# DATA
-- Opening Marker --
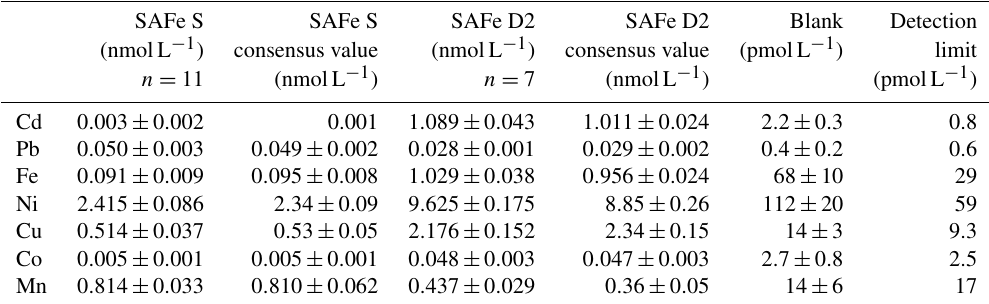
Table 1. Analyzed reference seawater, procedural blanks, and detection limits (3 times the standard deviation of the blank). Mean values and standard deviations for Cd, Pb, Fe, Ni, Cu, Mn, and Co as well as available consensus values ( ± 1 standard deviation); n represents number of measurements. SAFe S SAFe S SAFe D2 SAFe D2 Blank Detection (nmolL − 1 ) consensus value (nmolL − 1 ) consensus value (pmolL − 1 ) limit n = 11 (nmolL − 1 ) n = 7 (nmolL − 1 ) (pmolL − 1 ) Cd 0 . 003 ± 0 . 002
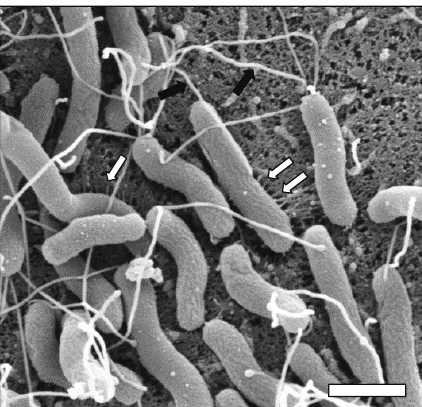
Figure 2: High resolution scanning electron micrograph of H. pylori in contact with human gastric epithelial cells. H. pylori virulence factors including flagella (black arrows) and cag -T4SS pili (white arrows) are present on the bacterial cell surface during host-pathogen interaction. Flagella aid in cell motility through the mucus layer to penetrate host tissues. The cag -T4SS pili induce proinflammatory and oncogenic cellular responses. Magnification bar indicates 1 𝜇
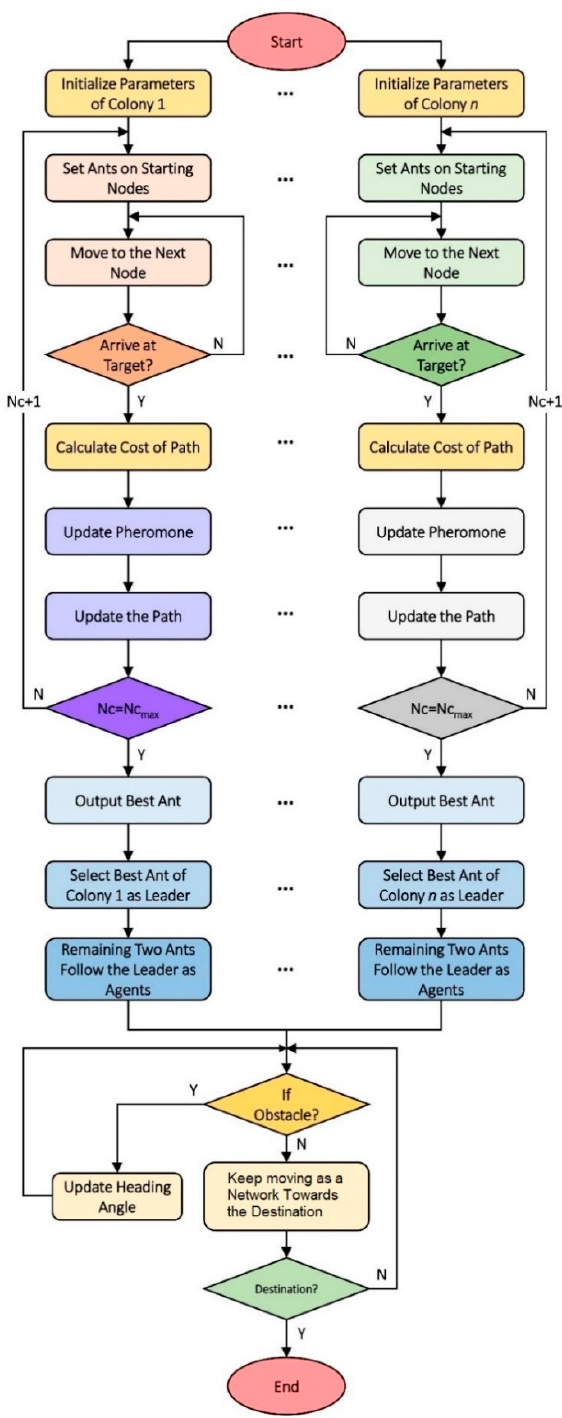
Figure 4. Flowchart of the Proposed Model.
-- Closing Marker --
Output the data above exactly; pictures do not belong in the copy.

# SOLUTION TO THE EXERCISE
Table 1. Analyzed reference seawater, procedural blanks, and detection limits (3 times the standard deviation of the blank). Mean values and standard deviations for Cd, Pb, Fe, Ni, Cu, Mn, and Co as well as available consensus values ( ± 1 standard deviation); n represents number of measurements. SAFe S SAFe S SAFe D2 SAFe D2 Blank Detection (nmolL − 1 ) consensus value (nmolL − 1 ) consensus value (pmolL − 1 ) limit n = 11 (nmolL − 1 ) n = 7 (nmolL − 1 ) (pmolL − 1 ) Cd 0 . 003 ± 0 . 002
Figure 2: High resolution scanning electron micrograph of H. pylori in contact with human gastric epithelial cells. H. pylori virulence factors including flagella (black arrows) and cag -T4SS pili (white arrows) are present on the bacterial cell surface during host-pathogen interaction. Flagella aid in cell motility through the mucus layer to penetrate host tissues. The cag -T4SS pili induce proinflammatory and oncogenic cellular responses. Magnification bar indicates 1 𝜇
Figure 4. Flowchart of the Proposed Model.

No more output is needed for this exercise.